WHAT THIS TASK INVOLVES: For the entries that follow, restate word for word the line containing "using different fonts", the line containing "Authentication for network", and every line that lies between them.

EXTRACTED DATA:
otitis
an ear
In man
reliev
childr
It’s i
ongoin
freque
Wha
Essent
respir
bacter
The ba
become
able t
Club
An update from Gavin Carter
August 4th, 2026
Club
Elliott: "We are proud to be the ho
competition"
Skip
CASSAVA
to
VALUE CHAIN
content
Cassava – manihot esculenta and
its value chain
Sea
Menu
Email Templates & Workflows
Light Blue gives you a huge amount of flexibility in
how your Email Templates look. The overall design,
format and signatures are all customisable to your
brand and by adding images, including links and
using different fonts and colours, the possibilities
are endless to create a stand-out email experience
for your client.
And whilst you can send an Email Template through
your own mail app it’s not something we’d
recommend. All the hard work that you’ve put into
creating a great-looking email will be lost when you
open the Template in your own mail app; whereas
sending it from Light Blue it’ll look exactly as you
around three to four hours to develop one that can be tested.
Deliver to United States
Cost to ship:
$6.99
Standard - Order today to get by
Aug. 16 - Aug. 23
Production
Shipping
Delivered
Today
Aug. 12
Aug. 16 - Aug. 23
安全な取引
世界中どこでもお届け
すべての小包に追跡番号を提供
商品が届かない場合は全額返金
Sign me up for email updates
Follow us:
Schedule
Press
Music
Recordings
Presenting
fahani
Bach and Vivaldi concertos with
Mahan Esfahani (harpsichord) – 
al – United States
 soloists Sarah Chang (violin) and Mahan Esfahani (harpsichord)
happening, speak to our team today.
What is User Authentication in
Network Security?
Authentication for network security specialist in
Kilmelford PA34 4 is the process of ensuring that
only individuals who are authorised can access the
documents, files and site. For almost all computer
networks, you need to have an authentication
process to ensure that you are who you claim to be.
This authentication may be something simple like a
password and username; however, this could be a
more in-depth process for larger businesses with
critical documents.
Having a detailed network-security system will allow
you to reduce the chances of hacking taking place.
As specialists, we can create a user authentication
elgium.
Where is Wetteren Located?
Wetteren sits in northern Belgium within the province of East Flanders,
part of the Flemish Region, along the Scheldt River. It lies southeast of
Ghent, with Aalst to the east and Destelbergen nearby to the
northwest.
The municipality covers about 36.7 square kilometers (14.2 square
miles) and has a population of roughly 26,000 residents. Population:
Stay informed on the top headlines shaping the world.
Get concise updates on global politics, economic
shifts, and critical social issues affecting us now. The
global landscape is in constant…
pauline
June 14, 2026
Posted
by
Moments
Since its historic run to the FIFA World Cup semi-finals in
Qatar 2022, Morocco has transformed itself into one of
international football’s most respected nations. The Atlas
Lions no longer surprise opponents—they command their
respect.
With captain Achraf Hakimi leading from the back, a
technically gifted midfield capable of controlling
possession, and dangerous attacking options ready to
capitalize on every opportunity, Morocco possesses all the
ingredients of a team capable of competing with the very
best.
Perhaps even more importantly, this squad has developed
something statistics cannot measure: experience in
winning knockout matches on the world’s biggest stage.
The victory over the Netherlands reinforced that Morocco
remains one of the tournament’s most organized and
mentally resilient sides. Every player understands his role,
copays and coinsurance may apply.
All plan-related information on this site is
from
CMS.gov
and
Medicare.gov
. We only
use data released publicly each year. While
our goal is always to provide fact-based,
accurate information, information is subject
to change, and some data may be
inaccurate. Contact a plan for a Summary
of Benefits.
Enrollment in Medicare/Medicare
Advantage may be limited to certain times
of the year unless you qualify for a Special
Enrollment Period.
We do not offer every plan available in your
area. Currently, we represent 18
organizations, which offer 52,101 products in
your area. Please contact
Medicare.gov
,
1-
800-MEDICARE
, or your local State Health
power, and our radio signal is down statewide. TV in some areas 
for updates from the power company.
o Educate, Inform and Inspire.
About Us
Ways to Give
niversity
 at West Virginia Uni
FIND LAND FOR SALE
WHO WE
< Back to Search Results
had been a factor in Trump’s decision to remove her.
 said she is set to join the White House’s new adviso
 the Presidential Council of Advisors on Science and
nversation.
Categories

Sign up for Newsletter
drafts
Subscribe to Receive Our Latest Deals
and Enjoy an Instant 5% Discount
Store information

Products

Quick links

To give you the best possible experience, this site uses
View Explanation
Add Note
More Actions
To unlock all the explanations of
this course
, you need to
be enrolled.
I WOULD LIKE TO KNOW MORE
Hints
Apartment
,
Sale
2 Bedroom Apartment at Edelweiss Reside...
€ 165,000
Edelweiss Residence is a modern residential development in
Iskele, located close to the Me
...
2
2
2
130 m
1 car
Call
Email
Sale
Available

THE COMPLETED TASK:
using different fonts and colours, the possibilities
are endless to create a stand-out email experience
for your client.
And whilst you can send an Email Template through
your own mail app it’s not something we’d
recommend. All the hard work that you’ve put into
creating a great-looking email will be lost when you
open the Template in your own mail app; whereas
sending it from Light Blue it’ll look exactly as you
around three to four hours to develop one that can be tested.
Deliver to United States
Cost to ship:
$6.99
Standard - Order today to get by
Aug. 16 - Aug. 23
Production
Shipping
Delivered
Today
Aug. 12
Aug. 16 - Aug. 23
安全な取引
世界中どこでもお届け
すべての小包に追跡番号を提供
商品が届かない場合は全額返金
Sign me up for email updates
Follow us:
Schedule
Press
Music
Recordings
Presenting
fahani
Bach and Vivaldi concertos with
Mahan Esfahani (harpsichord) – 
al – United States
 soloists Sarah Chang (violin) and Mahan Esfahani (harpsichord)
happening, speak to our team today.
What is User Authentication in
Network Security?
Authentication for network security specialist in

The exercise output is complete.